The stage between sleep and wake is a window that allows us to see our mind more "integrally" or in another "whole" way (as we can glimpse BOTH our states of mind while dreaming and while being awake, almost at the same time). That is why awakening and going to sleep are the phases where most normal typical psychological troubles become obviously evident (like people who have trouble going to sleep).

you say of that time when you awake to a new day (after spending hours digesting thoughts in very different cosmos within your mind)

I'd be happy for just to a neutral state of mind but not anything less, if there's no reason to be feeling anything special

but there IS reason for feeling something both special and intense. There is no reason however to feel neutral, that would be a feat to accomplish.

you have every valid reason to feel angst during that time (expressed in either emptiness, or mild depression, whatever).

I've found myself in that situation a lot. The only exceptions don't occur naturally or by default, they occur when I purposefully set something that I really want to wake up to. For instance if when I wake up I know I'm at the beach and that the ocean expects me, I just feel joy. (for others might be the arms of a lover). But that's ideal. Another way is to wake up wanting do something you really love doing, something you had to give up the night before due to physical stress (sleep).
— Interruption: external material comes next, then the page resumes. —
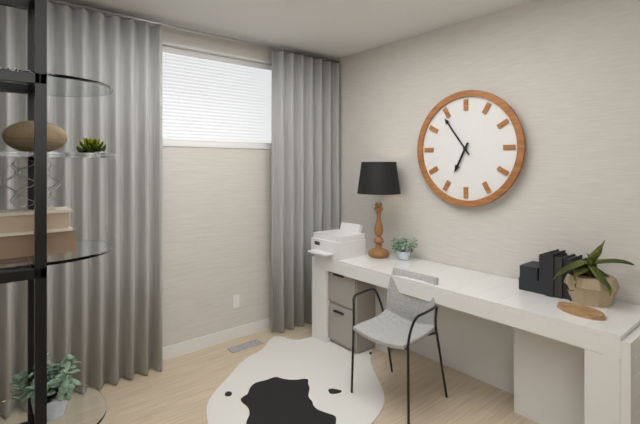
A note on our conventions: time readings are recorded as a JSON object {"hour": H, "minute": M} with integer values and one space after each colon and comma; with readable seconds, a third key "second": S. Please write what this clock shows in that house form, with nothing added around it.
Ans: {"hour": 6, "minute": 54}
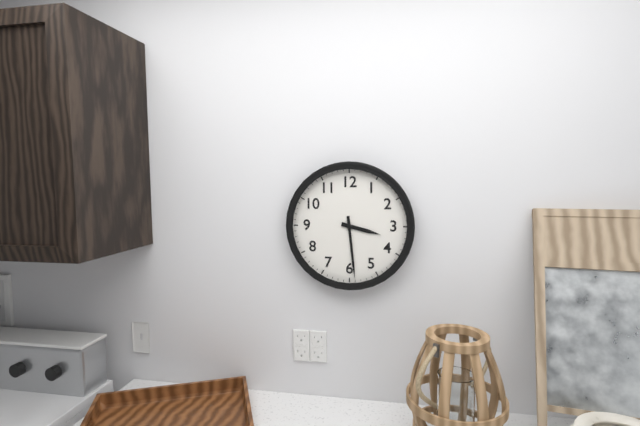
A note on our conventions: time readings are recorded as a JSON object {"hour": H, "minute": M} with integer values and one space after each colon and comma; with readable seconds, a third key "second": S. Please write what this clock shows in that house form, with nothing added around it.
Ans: {"hour": 3, "minute": 29}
By doing what you like, I specifically mean the absorbing state of mind best described by Mihaly Csiksentmihalyi as "flow" .

That seems to me the best most productive and satisfying way to avoid dealing with the infinite existential questions that pervade a semi intelligent mind on a daily basis.

other popular but less satisfying ways to evade the full scope of reality include earning a living for the sake of it, raising a family (for the sake of it), drinking and doing drugs.

Flow occurs naturally so it might be hard to achieve if you're conscious about trying to achieve it (in the same way that sometimes when you don't remember something, you know you will eventually remember it if you stop thinking about it) . So maybe a way to begin your daily routine of achieving flow might be doing something that mildly engages you increasing difficulty gradually.

Maybe you already achieve flow and you still the same way on the mornings. Psychology is surely not clear cut, no "science" called study of the soul can be.